*** RECORDS FOR THIS TASK ***

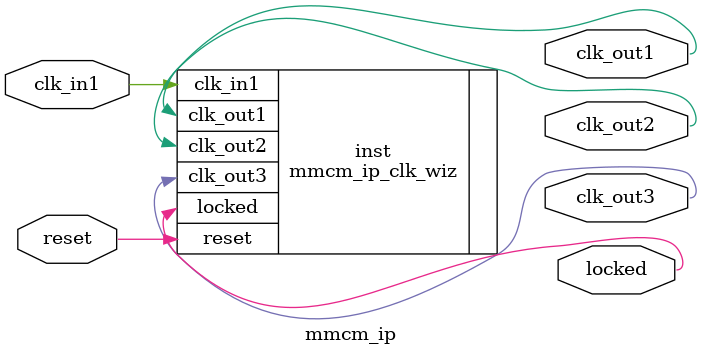
<source format=v>


`timescale 1ps/1ps

(* CORE_GENERATION_INFO = "mmcm_ip,clk_wiz_v6_0_11_0_0,{component_name=mmcm_ip,use_phase_alignment=true,use_min_o_jitter=false,use_max_i_jitter=false,use_dyn_phase_shift=false,use_inclk_switchover=false,use_dyn_reconfig=false,enable_axi=0,feedback_source=FDBK_AUTO,PRIMITIVE=MMCM,num_out_clk=3,clkin1_period=20.000,clkin2_period=10.0,use_power_down=false,use_reset=true,use_locked=true,use_inclk_stopped=false,feedback_type=SINGLE,CLOCK_MGR_TYPE=NA,manual_override=false}" *)

module mmcm_ip 
 (
  // Clock out ports
  output        clk_out1,
  output        clk_out2,
  output        clk_out3,
  // Status and control signals
  input         reset,
  output        locked,
 // Clock in ports
  input         clk_in1
 );

  mmcm_ip_clk_wiz inst
  (
  // Clock out ports  
  .clk_out1(clk_out1),
  .clk_out2(clk_out2),
  .clk_out3(clk_out3),
  // Status and control signals               
  .reset(reset), 
  .locked(locked),
 // Clock in ports
  .clk_in1(clk_in1)
  );

endmodule

</source>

***

INSTRUCTION —
In the answer, the data should reappear exactly, with no pictures.

RESPONSE —
<source format=v>


`timescale 1ps/1ps

(* CORE_GENERATION_INFO = "mmcm_ip,clk_wiz_v6_0_11_0_0,{component_name=mmcm_ip,use_phase_alignment=true,use_min_o_jitter=false,use_max_i_jitter=false,use_dyn_phase_shift=false,use_inclk_switchover=false,use_dyn_reconfig=false,enable_axi=0,feedback_source=FDBK_AUTO,PRIMITIVE=MMCM,num_out_clk=3,clkin1_period=20.000,clkin2_period=10.0,use_power_down=false,use_reset=true,use_locked=true,use_inclk_stopped=false,feedback_type=SINGLE,CLOCK_MGR_TYPE=NA,manual_override=false}" *)

module mmcm_ip 
 (
  // Clock out ports
  output        clk_out1,
  output        clk_out2,
  output        clk_out3,
  // Status and control signals
  input         reset,
  output        locked,
 // Clock in ports
  input         clk_in1
 );

  mmcm_ip_clk_wiz inst
  (
  // Clock out ports  
  .clk_out1(clk_out1),
  .clk_out2(clk_out2),
  .clk_out3(clk_out3),
  // Status and control signals               
  .reset(reset), 
  .locked(locked),
 // Clock in ports
  .clk_in1(clk_in1)
  );

endmodule

</source>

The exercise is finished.